I love running, I never have to force myself to go for a run. Sometimes I will forget for a moment that I just went for a run, and feel ready for the next run already soon after. Running in the pelting rain is my favorite. I enjoy the solitary factor, with just Runkeeper and a playlist to keep me company. I say that I’m a runner, and yet, I still don’t feel like one. I guess it’s like people who have been overweight for a long time and then slim down a lot – they still identify as ‘fat’. Well, I still feel out of shape, even though I have shown myself that I can sustain bipedal forward motion for over 2 hours at a time. Go figure.
I’ve only been running for 21 months (that’s 1 3/4 years). Over the last year I ran 2 half marathons, a few 10k races and a handful of other, shorter races. It seems like the time has come for me to challenge myself to a full marathon. That’s right, 26 miles. 42.2 km in Canadian. Until now, sheer persistence and willpower have edged me past the 10k mark and into the 21.1 km races. No real training, just running a bit further each time. But I know that to be able to run 42.2 km sustainably, I will need real training. So on the spur of the moment I joined a 16-week running clinic. We meet to run twice a week – Wednesday after work and Saturday at 8:00 am – and there are 2 easy, short ‘homework’ runs. We will do hills, stairs, speedwork, and just plain distance running. See, that last one is the one I like best. No problem getting out there and just running. It’s the hard work that I balk at, so that’s why I’m training with a group led by experienced long distance runners.

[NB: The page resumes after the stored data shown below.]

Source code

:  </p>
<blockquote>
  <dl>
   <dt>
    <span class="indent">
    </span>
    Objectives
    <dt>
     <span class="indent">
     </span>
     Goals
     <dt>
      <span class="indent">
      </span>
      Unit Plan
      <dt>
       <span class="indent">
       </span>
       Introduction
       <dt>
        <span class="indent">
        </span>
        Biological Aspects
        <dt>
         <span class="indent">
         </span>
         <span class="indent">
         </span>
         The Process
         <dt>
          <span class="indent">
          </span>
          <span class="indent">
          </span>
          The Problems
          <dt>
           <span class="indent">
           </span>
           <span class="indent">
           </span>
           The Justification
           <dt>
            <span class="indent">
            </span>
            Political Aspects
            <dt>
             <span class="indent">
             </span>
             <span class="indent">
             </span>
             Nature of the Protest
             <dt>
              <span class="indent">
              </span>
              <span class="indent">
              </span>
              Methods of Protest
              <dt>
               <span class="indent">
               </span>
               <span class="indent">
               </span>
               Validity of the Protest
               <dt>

This past Saturday we had our first small group long run. This time there were only 3 of us. We are the slowest marathon group in the clinic, but I don’t care. Our run leader, Silvia, has done several Ironman triathlons, and is a regular marathon and ultra trail runner. She goes on 5 hour trail runs for fun. She knows her stuff. As we ran for one hour, we chatted about pace and negative splits, about carrying water and what ‘recovery run’ means. We covered about 10 km, choosing our route as we went. We start these runs at 8 am, but I still think it may get too hot on the longer runs, as we inch closer toward the marathon in October.
This evening we did about 8 km, with 5 long sets of stairs smack dab in the middle. That’s the hard work part. But I didn’t whine, nope, I just trudged up and down with the rest of them. Mind you, I chose to do only 4 repetitions, because my lunch was long used up, and we still needed to run back. But I feel great, and certainly earned my dinner.
This is going to be fun! Heck, it already is! And the 42.2 km? I’ll get there in time.
Carol works for a local coffee roaster and compensates for her excess caffeine (and love of bacon) by running as far and as fast as she can in her free time, when she’s not singing in a choir or knitting a sweater.